Lezione di cristianesimo
Le lezioni le impartiscono solo i maestri e i veri maestri – parola che deriva dal latino magister e che porta alla radice il riferimento a un di più (magis) – sono quelli che sanno insegnare con le parole e con la vita, indistintamente. Per quasi otto anni Benedetto XVI ha dato lezioni di cristianesimo, nel senso più alto, di fronte a parlamenti nazionali, a folle di popolo, a laici-preti-religiosi in ogni angolo del pianeta. Ha riportato al centro del nostro mondo distratto Cristo come Vangelo di Dio e benedizione per ogni uomo e donna che lo accoglie. Con decisione, mitezza, intelligenza, mettendo a frutto i molti anni di docenza universitaria e i profondi studi che hanno costituito la spina dorsale della sua formazione e maturità, prima e durante il pontificato. Credo di aver letto gran parte degli scritti e pronunciamenti di Benedetto XVI, e prima ancora quelli del cardinal Ratzinger, lucido e brillante teologo, trovandovi solidità e passione, grande impegno della ragione e unitamente grande apertura al futuro di Dio. Mi ha sempre colpito la finezza del ragionamento e la cura di mostrarne la vicinanza alla vita, perché le parole non risultassero vane, vuota e inutile teoria.
Ma dopo molte lezioni anche di altissimo livello è arrivata la lezione davvero magistrale, da vero maestro, da cristiano, nella quale Benedetto XVI ha parlato facendosi da parte, annunciando un suo ridimensionamento, forse anche un silenzio della sua stessa parola. Ingravescentem aetatem, cioè l’età avanza, gli anni pesano sulle spalle e queste spalle sono troppo fragili per reggere il peso di un servizio (quello del ministero petrino, del papato) che richiede prontezza di riflessi, energie fresche, impegno diuturno. Il primo sms che ho ricevuto, da un caro amico, dopo il lancio d’agenzia (alle 11.46 dell’11 febbraio) con la notizia che ha stupito il mondo, diceva: «Il Papa ha dato le dimissioni? Sono sconcertato, mi manca la terra sotto i piedi! E noi poveri cristiani?». L’effetto shock c’è stato, indubbiamente, causato dal sentirsi, tutto d’un tratto, orfani di una presenza tanto preziosa e cara, preoccupati per una Chiesa che veleggia tra molti pericoli, anche interni, e che è divenuta una sorta di accusata globale. Ma papa Benedetto XVI non ha fatto altro che mettere al centro, come sempre, il bene più grande della Chiesa e quel Cristo a cui ha dedicato tutte le energie della vita, fin dove possibile, fin dove ha giudicato (da uomo di fede intelligente e libero) che per il bene di tutti fosse giunta l’ora di passare la mano.

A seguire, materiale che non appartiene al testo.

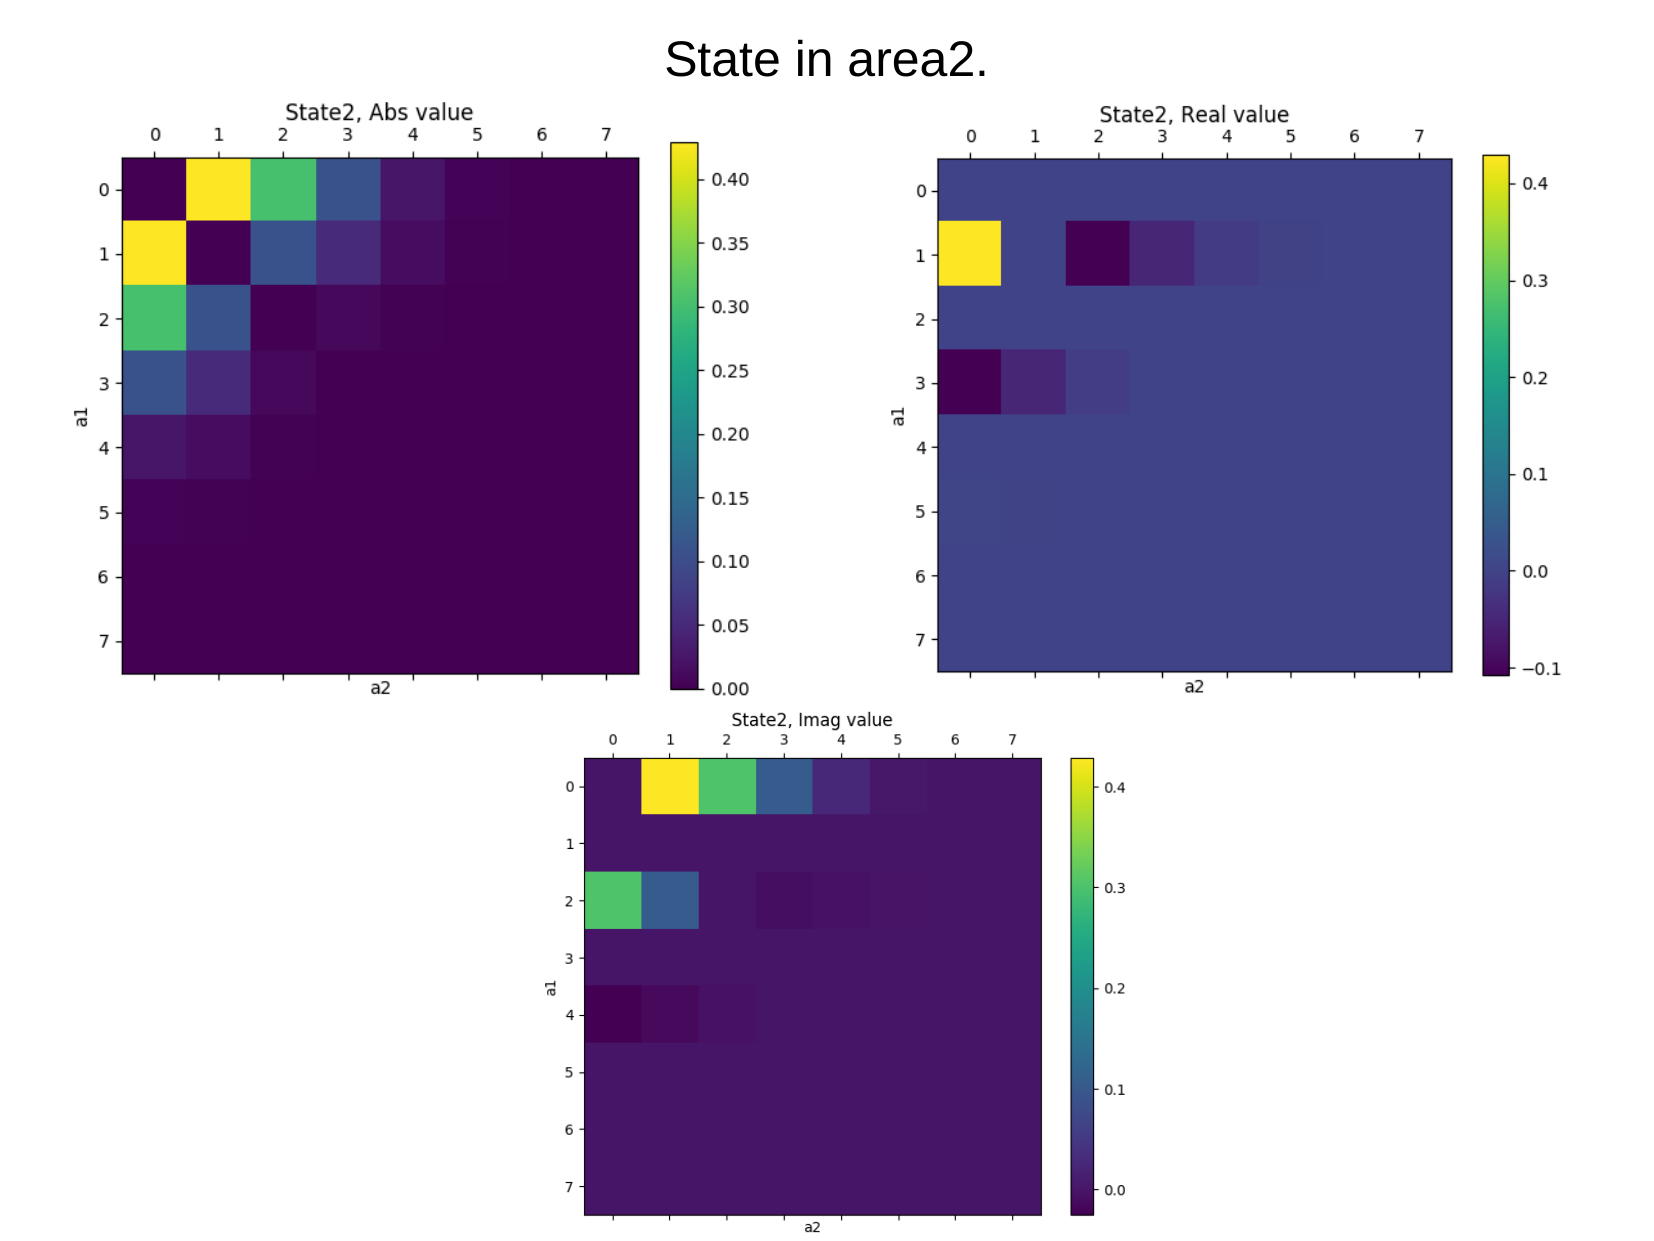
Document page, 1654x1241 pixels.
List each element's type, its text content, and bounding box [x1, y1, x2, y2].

E ora? Viviamo la gratitudine per il grande dono degli otto anni di pontificato di papa Benedetto XVI, preghiamo per lui augurandogli lunga vita e ancora molte soddisfazioni, e al contempo preghiamo per il suo successore. Non sono abile nel giocare al «totopapa», anche perché ho sempre visto che Dio ama sparigliare e mettere in campo soluzioni umanamente impensate. Quello che verrà sarà il Papa giusto, quello che ci vuole in questo frangente, anche se subito gli metteranno addosso stupide etichette: troppo giovane o troppo vecchio, troppo eurocentrico o troppo decentrato rispetto all’Europa, conservatore o progressista, e via dicendo. Da sempre il mondo cerca di determinare l’agenda della Chiesa, e qualche volta la Chiesa se la lascia dettare. Ma non sarà così nell’ormai imminente Conclave: come nei precedenti, chi alla fine si affaccerà vestito di bianco sul balcone della Basilica di San Pietro verrà applaudito dalla folla al grido di Viva il Papa, e subito si comincerà a parlare di come Dio riesce sempre a stupire il suo popolo. Che venga da lontano o da vicino, che sia bianco, nero o giallo non fa differenza. Sarà lui il successore di Pietro e la guida spirituale di un miliardo e duecento milioni di cattolici sparsi nel mondo. Chiunque sia, accompagniamolo con l’affetto e la preghiera.